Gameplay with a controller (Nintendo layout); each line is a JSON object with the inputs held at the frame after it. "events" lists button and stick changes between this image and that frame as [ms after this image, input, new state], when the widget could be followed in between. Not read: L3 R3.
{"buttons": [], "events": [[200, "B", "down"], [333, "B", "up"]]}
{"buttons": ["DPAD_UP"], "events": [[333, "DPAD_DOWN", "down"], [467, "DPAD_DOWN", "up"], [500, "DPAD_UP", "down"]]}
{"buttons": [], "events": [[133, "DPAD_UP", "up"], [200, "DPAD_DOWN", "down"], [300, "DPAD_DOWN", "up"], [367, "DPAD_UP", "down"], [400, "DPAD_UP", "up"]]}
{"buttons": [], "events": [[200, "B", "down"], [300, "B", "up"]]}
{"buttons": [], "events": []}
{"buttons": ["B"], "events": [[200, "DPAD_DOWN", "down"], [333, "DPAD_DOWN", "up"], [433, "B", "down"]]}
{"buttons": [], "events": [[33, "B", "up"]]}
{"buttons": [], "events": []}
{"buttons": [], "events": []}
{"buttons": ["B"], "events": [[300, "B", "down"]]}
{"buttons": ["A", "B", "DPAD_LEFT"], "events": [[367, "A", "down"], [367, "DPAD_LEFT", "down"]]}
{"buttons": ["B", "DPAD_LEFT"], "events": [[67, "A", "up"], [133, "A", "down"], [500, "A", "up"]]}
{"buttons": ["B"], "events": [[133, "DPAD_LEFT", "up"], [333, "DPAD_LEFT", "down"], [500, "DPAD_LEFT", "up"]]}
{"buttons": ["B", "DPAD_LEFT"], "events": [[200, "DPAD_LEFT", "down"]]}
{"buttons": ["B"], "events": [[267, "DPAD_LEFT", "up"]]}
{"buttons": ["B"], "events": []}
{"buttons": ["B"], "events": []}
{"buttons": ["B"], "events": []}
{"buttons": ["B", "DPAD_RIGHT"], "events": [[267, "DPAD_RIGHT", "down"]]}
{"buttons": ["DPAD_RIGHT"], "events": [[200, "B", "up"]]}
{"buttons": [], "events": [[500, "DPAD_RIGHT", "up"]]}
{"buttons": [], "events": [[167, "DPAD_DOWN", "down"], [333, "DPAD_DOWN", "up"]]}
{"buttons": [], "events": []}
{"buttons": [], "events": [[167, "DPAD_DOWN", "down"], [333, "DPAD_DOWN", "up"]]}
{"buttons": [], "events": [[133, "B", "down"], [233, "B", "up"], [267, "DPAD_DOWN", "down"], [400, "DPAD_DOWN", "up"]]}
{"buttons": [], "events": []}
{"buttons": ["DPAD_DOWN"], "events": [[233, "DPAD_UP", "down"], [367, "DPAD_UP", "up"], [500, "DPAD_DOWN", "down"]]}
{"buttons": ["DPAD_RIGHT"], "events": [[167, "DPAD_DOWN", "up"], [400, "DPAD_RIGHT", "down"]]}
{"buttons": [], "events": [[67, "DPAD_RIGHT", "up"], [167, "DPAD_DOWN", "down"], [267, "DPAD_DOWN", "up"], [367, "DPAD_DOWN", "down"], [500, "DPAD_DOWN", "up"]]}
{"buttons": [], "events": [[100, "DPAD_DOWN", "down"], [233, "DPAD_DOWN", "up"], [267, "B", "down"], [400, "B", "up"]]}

____________

Work to complete
Every line of the listing needs to be written out exactly.

Task response
Gameplay with a controller (Nintendo layout); each line is a JSON object with the inputs held at the frame after it. "events" lists button and stick changes between this image and that frame as [ms after this image, input, new state], when the widget could be followed in between. Not read: L3 R3.
{"buttons": [], "events": [[200, "B", "down"], [333, "B", "up"]]}
{"buttons": ["DPAD_UP"], "events": [[333, "DPAD_DOWN", "down"], [467, "DPAD_DOWN", "up"], [500, "DPAD_UP", "down"]]}
{"buttons": [], "events": [[133, "DPAD_UP", "up"], [200, "DPAD_DOWN", "down"], [300, "DPAD_DOWN", "up"], [367, "DPAD_UP", "down"], [400, "DPAD_UP", "up"]]}
{"buttons": [], "events": [[200, "B", "down"], [300, "B", "up"]]}
{"buttons": [], "events": []}
{"buttons": ["B"], "events": [[200, "DPAD_DOWN", "down"], [333, "DPAD_DOWN", "up"], [433, "B", "down"]]}
{"buttons": [], "events": [[33, "B", "up"]]}
{"buttons": [], "events": []}
{"buttons": [], "events": []}
{"buttons": ["B"], "events": [[300, "B", "down"]]}
{"buttons": ["A", "B", "DPAD_LEFT"], "events": [[367, "A", "down"], [367, "DPAD_LEFT", "down"]]}
{"buttons": ["B", "DPAD_LEFT"], "events": [[67, "A", "up"], [133, "A", "down"], [500, "A", "up"]]}
{"buttons": ["B"], "events": [[133, "DPAD_LEFT", "up"], [333, "DPAD_LEFT", "down"], [500, "DPAD_LEFT", "up"]]}
{"buttons": ["B", "DPAD_LEFT"], "events": [[200, "DPAD_LEFT", "down"]]}
{"buttons": ["B"], "events": [[267, "DPAD_LEFT", "up"]]}
{"buttons": ["B"], "events": []}
{"buttons": ["B"], "events": []}
{"buttons": ["B"], "events": []}
{"buttons": ["B", "DPAD_RIGHT"], "events": [[267, "DPAD_RIGHT", "down"]]}
{"buttons": ["DPAD_RIGHT"], "events": [[200, "B", "up"]]}
{"buttons": [], "events": [[500, "DPAD_RIGHT", "up"]]}
{"buttons": [], "events": [[167, "DPAD_DOWN", "down"], [333, "DPAD_DOWN", "up"]]}
{"buttons": [], "events": []}
{"buttons": [], "events": [[167, "DPAD_DOWN", "down"], [333, "DPAD_DOWN", "up"]]}
{"buttons": [], "events": [[133, "B", "down"], [233, "B", "up"], [267, "DPAD_DOWN", "down"], [400, "DPAD_DOWN", "up"]]}
{"buttons": [], "events": []}
{"buttons": ["DPAD_DOWN"], "events": [[233, "DPAD_UP", "down"], [367, "DPAD_UP", "up"], [500, "DPAD_DOWN", "down"]]}
{"buttons": ["DPAD_RIGHT"], "events": [[167, "DPAD_DOWN", "up"], [400, "DPAD_RIGHT", "down"]]}
{"buttons": [], "events": [[67, "DPAD_RIGHT", "up"], [167, "DPAD_DOWN", "down"], [267, "DPAD_DOWN", "up"], [367, "DPAD_DOWN", "down"], [500, "DPAD_DOWN", "up"]]}
{"buttons": [], "events": [[100, "DPAD_DOWN", "down"], [233, "DPAD_DOWN", "up"], [267, "B", "down"], [400, "B", "up"]]}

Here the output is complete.